KONFRONTASI-China is running out of options to hit back at the United States without hurting its own interests, as Washington intensifies pressure on Beijing to correct trade imbalances in a challenge to China’s state-led economic model.
China said this week it would impose higher tariffs on most U.S. imports on a revised $60 billion target list.
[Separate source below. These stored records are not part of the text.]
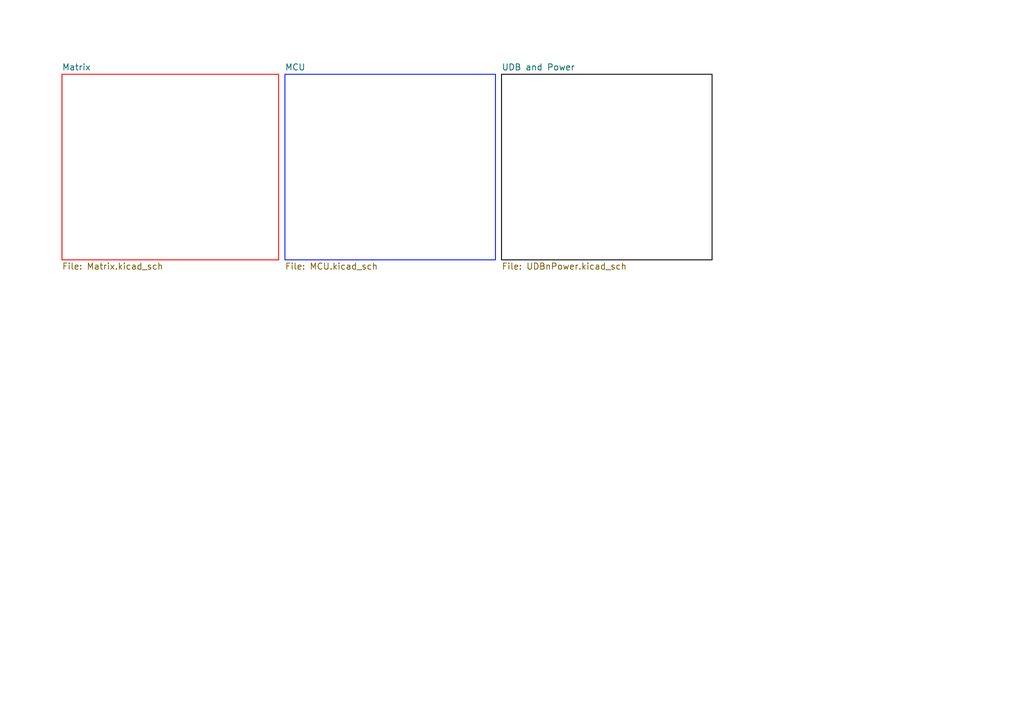
<source format=kicad_sch>
(kicad_sch (version 20230221) (generator eeschema)

  (uuid e63e39d7-6ac0-4ffd-8aa3-1841a4541b55)

  (paper "A5")

  


  (sheet (at 12.7 15.24) (size 44.45 38.1) (fields_autoplaced)
    (stroke (width 0.1524) (type solid) (color 255 0 2 1))
    (fill (color 0 0 0 0.0000))
    (uuid 6f364e2d-724d-4df1-b8b4-2cc300c0084d)
    (property "Sheetname" "Matrix" (at 12.7 14.5284 0)
      (effects (font (size 1.27 1.27)) (justify left bottom))
    )
    (property "Sheetfile" "Matrix.kicad_sch" (at 12.7 53.9246 0)
      (effects (font (size 1.27 1.27)) (justify left top))
    )
    (instances
      (project "Serendipity-rp2040"
        (path "/e63e39d7-6ac0-4ffd-8aa3-1841a4541b55" (page "2"))
      )
    )
  )

  (sheet (at 102.87 15.24) (size 43.18 38.1) (fields_autoplaced)
    (stroke (width 0.1524) (type solid) (color 0 0 0 1))
    (fill (color 0 0 0 0.0000))
    (uuid 7f19f753-c830-402e-9f5b-2d9a2f54389e)
    (property "Sheetname" "UDB and Power" (at 102.87 14.5284 0)
      (effects (font (size 1.27 1.27)) (justify left bottom))
    )
    (property "Sheetfile" "UDBnPower.kicad_sch" (at 102.87 53.9246 0)
      (effects (font (size 1.27 1.27)) (justify left top))
    )
    (instances
      (project "Serendipity-rp2040"
        (path "/e63e39d7-6ac0-4ffd-8aa3-1841a4541b55" (page "4"))
      )
    )
  )

  (sheet (at 58.42 15.24) (size 43.18 38.1) (fields_autoplaced)
    (stroke (width 0.1524) (type solid) (color 0 18 255 1))
    (fill (color 0 0 0 0.0000))
    (uuid e72fd943-9538-4fef-b707-4941bb343188)
    (property "Sheetname" "MCU" (at 58.42 14.5284 0)
      (effects (font (size 1.27 1.27)) (justify left bottom))
    )
    (property "Sheetfile" "MCU.kicad_sch" (at 58.42 53.9246 0)
      (effects (font (size 1.27 1.27)) (justify left top))
    )
    (instances
      (project "Serendipity-rp2040"
        (path "/e63e39d7-6ac0-4ffd-8aa3-1841a4541b55" (page "3"))
      )
    )
  )

  (sheet_instances
    (path "/" (page "1"))
  )
)

</source>
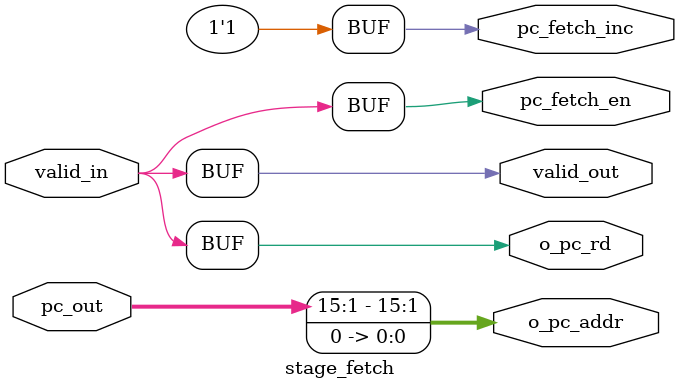
<source format=sv>
module stage_fetch(
    input valid_in,
    input [15:0] pc_out,
    output [15:0]o_pc_addr,
    output o_pc_rd,
    output valid_out,
    output pc_fetch_inc,
    output pc_fetch_en
);
assign valid_out = valid_in;
assign o_pc_rd = valid_in;
assign o_pc_addr[15:1] = pc_out[15:1];
assign o_pc_addr[0] = 0;
assign pc_fetch_en = valid_in;
assign pc_fetch_inc = 1'b1;

endmodule



</source>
That’s a much shorter list compared with the $200 billion of Chinese products on which Washington has hiked tariffs.
Washington has also turned up the heat on other fronts, from targeting China’s tech firms such as Huawei and ZTE to sending warships through the strategic Taiwan Strait.
As the pressure mounts, Chinese leaders are pressing ahead to seal a deal and avoid a drawn-out trade war that risks stalling China’s long-term economic development, according to people familiar with their thinking.
But Beijing is mindful of a possible nationalistic backlash if it is seen as conceding too much to Washington.
Agreeing to U.S. demands to end subsidies and tax breaks for state-owned firms and strategic sectors would also overturn China’s state-led economic model and weaken the Communist Party’s grip on the economy, they said.
“We still have ammunition but we may not use all of it,” said a policy insider, declining to be identified due to the sensitivity of the matter.
“The purpose is to reach a deal acceptable to both sides.”
The State Council Information Office, finance ministry and commerce ministry did not immediately respond to Reuters’ requests for comment.
Of the retaliatory options available to China, none come without potential risks.
RESTRICTING U.S. IMPORTS
Since July last year, China has cumulatively imposed additional retaliatory tariffs of up to 25 percent on about $110 billion of U.S. goods.
Based on 2018 U.S. Census Bureau trade data, China would only have about $10 billion of U.S. products, such as crude oil and big aircraft, left to levy duties on in retaliation for any future U.S. tariffs.
In contrast, U.S. President Donald Trump is threatening tariffs on a further $300 billion of Chinese goods.
The only other items Beijing could tax would be imports of U.S. services. The United States had a services trade surplus with China of $40.5 billion in 2018.
But China does not have as much leverage over the United States as it might seem because large parts of that surplus are in tourism and education, areas that would be more difficult for the Chinese government to significantly roll back, James Green, a senior adviser at McLarty Associates, told Reuters.
China is more likely to further erect non-tariff barriers on U.S. goods, such as delaying regulatory approvals for agricultural products, said Green, who until August was the top U.S. Trade Representative official at the embassy in Beijing.